Instruction a
Output the lines of the listing starting at the line that contains "name author: Hieron." and ending at the last line of the listing, including both.

** Start Given text **

Appeal, No. 38, March T., 1951, from judgment of Superior Court of Pennsylvania, April T., 1950, No. 24, affirming order of County Court of Allegheny County, 1949, No. A-855, in case of Elizabeth Cairgle v. American Radiator & Standard Sanitary Corporation et al. Judgment affirmed.
Robert L. Prior, with him John J. McGrath, and McGrath, McGrath, & McGrath, for appellant.
Sidney J. Watts, with him Baker, Watts & Woods, for American Radiator & Standard Sanitary Corp., appellee.
Charles J. Margiotti, Attorney General, Ralph H. Behney and M. Leon Tolochko, for Commonwealth of Pennsylvania, appellee.
Before Drew, C.j., Stearne, Bell, Ladner and Chidsey, JJ.
OPINION BY MR. JUSTICE BELL
James Cairgle died from silicosis on April 30, 1948 leaving a widow, Elizabeth Cairgle, claimant, from whom he had been separated since 1932, and a mistress who had lived in his home since 1942. Elizabeth Cairgle filed her claim to compensation with the Workmen's Compensation Board on the ground that she was a dependent widow. At the end of the first hearing before the referee, the defendant brought out the fact that claimant had had five (adult) children during the time she lived with her husband and three (minor) children after she separated from her husband, known from their birth as Harry Owens, born May 4, 1939, Joan Marie Owens, born July 11, 1942, and Rancy Mae Owens, born October 28, 1943.

** End Given text **
** Start Data for processing **

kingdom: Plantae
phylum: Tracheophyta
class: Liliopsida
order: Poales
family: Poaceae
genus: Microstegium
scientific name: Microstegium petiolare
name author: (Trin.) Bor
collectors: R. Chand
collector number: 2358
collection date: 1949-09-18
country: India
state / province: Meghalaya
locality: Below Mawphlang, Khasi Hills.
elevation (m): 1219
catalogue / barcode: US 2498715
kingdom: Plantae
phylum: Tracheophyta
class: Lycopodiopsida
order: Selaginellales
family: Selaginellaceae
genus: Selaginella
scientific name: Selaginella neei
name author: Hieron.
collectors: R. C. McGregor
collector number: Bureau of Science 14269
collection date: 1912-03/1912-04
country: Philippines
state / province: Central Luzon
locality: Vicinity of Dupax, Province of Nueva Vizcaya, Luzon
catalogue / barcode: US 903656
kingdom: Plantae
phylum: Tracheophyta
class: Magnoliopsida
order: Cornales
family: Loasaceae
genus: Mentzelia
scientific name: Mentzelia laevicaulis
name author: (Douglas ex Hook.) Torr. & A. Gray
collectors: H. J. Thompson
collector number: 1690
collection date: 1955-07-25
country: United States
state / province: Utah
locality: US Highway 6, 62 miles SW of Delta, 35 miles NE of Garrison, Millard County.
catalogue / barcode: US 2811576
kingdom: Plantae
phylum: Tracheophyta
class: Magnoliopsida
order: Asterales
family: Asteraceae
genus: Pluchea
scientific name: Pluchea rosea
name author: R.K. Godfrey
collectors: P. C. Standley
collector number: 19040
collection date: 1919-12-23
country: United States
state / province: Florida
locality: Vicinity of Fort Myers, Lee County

** End Data for processing **

Instruction b
Write the next part of the court opinion on Elizabeth Cairgle's compensation claim, picking up right after its final sentence.

Output a
name author: Hieron.
collectors: R. C. McGregor
collector number: Bureau of Science 14269
collection date: 1912-03/1912-04
country: Philippines
state / province: Central Luzon
locality: Vicinity of Dupax, Province of Nueva Vizcaya, Luzon
catalogue / barcode: US 903656
kingdom: Plantae
phylum: Tracheophyta
class: Magnoliopsida
order: Cornales
family: Loasaceae
genus: Mentzelia
scientific name: Mentzelia laevicaulis
name author: (Douglas ex Hook.) Torr. & A. Gray
collectors: H. J. Thompson
collector number: 1690
collection date: 1955-07-25
country: United States
state / province: Utah
locality: US Highway 6, 62 miles SW of Delta, 35 miles NE of Garrison, Millard County.
catalogue / barcode: US 2811576
kingdom: Plantae
phylum: Tracheophyta
class: Magnoliopsida
order: Asterales
family: Asteraceae
genus: Pluchea
scientific name: Pluchea rosea
name author: R.K. Godfrey
collectors: P. C. Standley
collector number: 19040
collection date: 1919-12-23
country: United States
state / province: Florida
locality: Vicinity of Fort Myers, Lee County

Output b
At the second hearing, counsel for the claimant moved to amend the claim-petition to include the three aforesaid minor children of the claimant. This case was treated by all parties as if the petition for amendment had been allowed. The referee, the Workmen's Compensation Board, the County Court of Allegheny County, and the Superior Court of Pennsylvania, (a) disallowed the widow's claim in her own right, and (b) found that said three minor children were illegitimate and were not entitled to compensation benefits.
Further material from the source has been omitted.